I am a big supporter of Bayesian methods, which will become even more important/useful with machine learning. But a colleague, Dr. Nick Eubank, pointed out that the data could also have been re-analyzed using frequentist statistics. The problem with the original analysis was not primarily that they used frequentist statistics. Rather, it was that they set a fixed (and rather large) threshold for defining success. This threshold was probably unattainable. But the clinical trial could still have been “saved,” even by conventional statistics.

Source: Extracorporeal Membrane Oxygenation for Severe Acute Respiratory Distress Syndrome and Posterior Probability of Mortality Benefit in a Post Hoc Bayesian Analysis of a Randomized Clinical Trial. | Critical Care Medicine | JAMA | JAMA Network

Here is a draft of a letter to the editor on this subject. Apologies for the very academic tone – that’s what we do for academic journals!

The study analyzed in their article was shut down prematurely due to the unlikelihood that it would attain the target level of performance. Their paper shows that this might have been avoided, and the technique shown to have benefit, if their analysis had been performed before terminating the trial. A related analysis could usefully have been done within the frequentist statistical framework. According to their Table 2, a frequentist analysis (equivalent to an uninformative prior) would have suggested a 96% chance that the treatment was beneficial, and an 85% chance that it had RR < .9 .

The reason the original study appeared to be failing was not solely that it was analyzed with frequentist methods.
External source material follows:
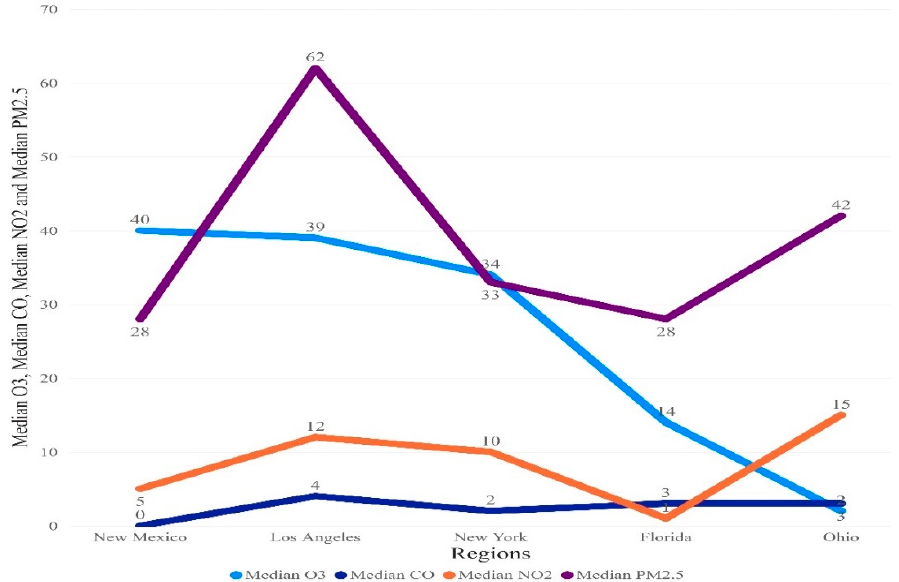
Figure 3. Median of pollutant parameter by region.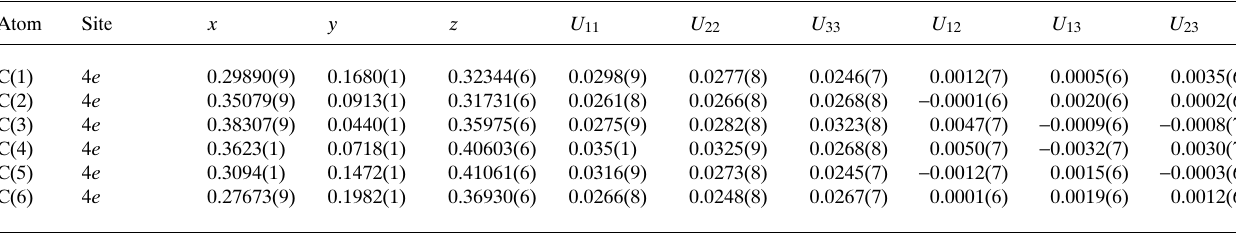
Table 3. Atomic coordinates and displacement parameters (in Å 2 )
It also failed because the target threshold for “success” was set at a high threshold, namely RR < .67. Thus, although the full Bayesian analysis of the article was more informative, even frequentist statistics can be useful to investigate the implications of different definitions of success.

Credit for this observation goes to Nick. I will ask him for permission to include one of his emails to me on this subject.